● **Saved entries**
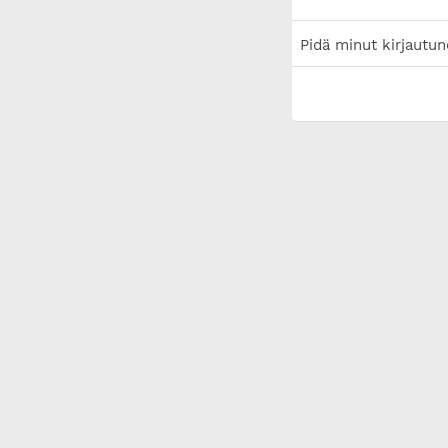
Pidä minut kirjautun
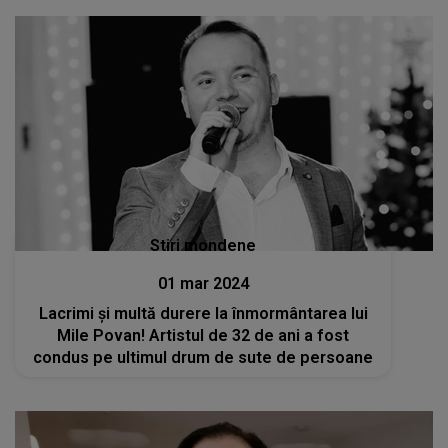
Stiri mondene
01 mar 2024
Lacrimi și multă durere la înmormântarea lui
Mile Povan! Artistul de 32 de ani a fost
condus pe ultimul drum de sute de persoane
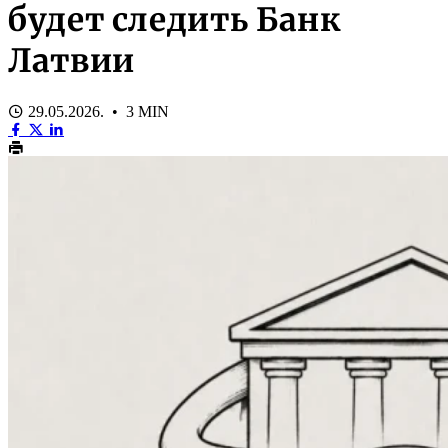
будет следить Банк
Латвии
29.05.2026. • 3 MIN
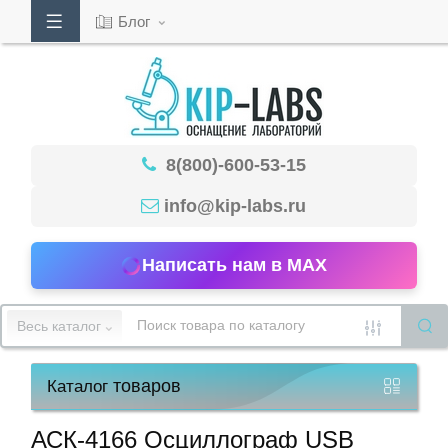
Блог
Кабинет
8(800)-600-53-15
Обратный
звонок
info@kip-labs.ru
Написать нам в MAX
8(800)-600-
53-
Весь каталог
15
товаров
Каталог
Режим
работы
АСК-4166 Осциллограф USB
--
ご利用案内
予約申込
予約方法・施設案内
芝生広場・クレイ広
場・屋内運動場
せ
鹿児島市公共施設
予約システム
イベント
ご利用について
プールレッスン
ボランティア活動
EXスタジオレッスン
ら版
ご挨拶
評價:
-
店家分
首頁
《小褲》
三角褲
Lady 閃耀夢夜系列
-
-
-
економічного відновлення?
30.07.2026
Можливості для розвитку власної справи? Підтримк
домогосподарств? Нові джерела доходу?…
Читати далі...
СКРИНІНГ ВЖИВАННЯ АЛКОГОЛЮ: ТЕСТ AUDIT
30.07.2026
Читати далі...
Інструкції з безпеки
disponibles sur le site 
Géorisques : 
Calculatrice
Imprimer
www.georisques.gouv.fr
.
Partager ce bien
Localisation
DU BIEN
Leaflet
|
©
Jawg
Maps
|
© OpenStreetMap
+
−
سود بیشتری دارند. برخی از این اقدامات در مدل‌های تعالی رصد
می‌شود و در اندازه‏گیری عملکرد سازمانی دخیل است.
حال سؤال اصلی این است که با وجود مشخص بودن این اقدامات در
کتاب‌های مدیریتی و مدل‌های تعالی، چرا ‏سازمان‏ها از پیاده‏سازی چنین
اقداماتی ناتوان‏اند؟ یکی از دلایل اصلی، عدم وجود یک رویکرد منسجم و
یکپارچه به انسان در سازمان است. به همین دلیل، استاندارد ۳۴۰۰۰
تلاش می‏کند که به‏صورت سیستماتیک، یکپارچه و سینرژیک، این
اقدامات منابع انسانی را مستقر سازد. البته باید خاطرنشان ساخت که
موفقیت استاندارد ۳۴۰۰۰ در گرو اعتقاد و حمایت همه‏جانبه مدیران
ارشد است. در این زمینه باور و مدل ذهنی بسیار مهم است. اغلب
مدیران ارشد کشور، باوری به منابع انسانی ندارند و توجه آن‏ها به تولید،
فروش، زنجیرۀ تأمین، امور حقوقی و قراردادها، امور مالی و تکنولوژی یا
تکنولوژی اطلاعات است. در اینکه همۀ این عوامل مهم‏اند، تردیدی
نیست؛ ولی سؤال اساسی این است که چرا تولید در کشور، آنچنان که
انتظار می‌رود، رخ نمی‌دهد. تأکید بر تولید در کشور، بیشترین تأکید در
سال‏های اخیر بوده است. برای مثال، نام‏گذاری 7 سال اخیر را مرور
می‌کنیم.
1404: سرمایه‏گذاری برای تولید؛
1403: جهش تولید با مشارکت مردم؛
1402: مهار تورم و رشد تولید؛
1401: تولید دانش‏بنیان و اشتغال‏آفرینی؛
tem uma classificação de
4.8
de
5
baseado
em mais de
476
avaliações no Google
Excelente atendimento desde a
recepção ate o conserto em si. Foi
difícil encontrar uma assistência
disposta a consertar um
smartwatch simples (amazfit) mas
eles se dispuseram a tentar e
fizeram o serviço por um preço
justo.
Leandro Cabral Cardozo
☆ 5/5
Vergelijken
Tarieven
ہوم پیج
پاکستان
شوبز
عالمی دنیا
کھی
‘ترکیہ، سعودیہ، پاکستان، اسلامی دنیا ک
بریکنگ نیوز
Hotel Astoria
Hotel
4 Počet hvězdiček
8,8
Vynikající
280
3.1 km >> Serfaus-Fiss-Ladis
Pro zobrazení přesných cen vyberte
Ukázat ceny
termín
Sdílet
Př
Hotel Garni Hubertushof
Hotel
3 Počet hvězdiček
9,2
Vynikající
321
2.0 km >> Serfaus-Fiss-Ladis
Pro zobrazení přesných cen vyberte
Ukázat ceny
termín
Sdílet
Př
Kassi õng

● **What you have to do**
Filter the records for lines holding the string "مدیران". Copy each one.

● **Task output**
موفقیت استاندارد ۳۴۰۰۰ در گرو اعتقاد و حمایت همه‏جانبه مدیران
مدیران ارشد کشور، باوری به منابع انسانی ندارند و توجه آن‏ها به تولید،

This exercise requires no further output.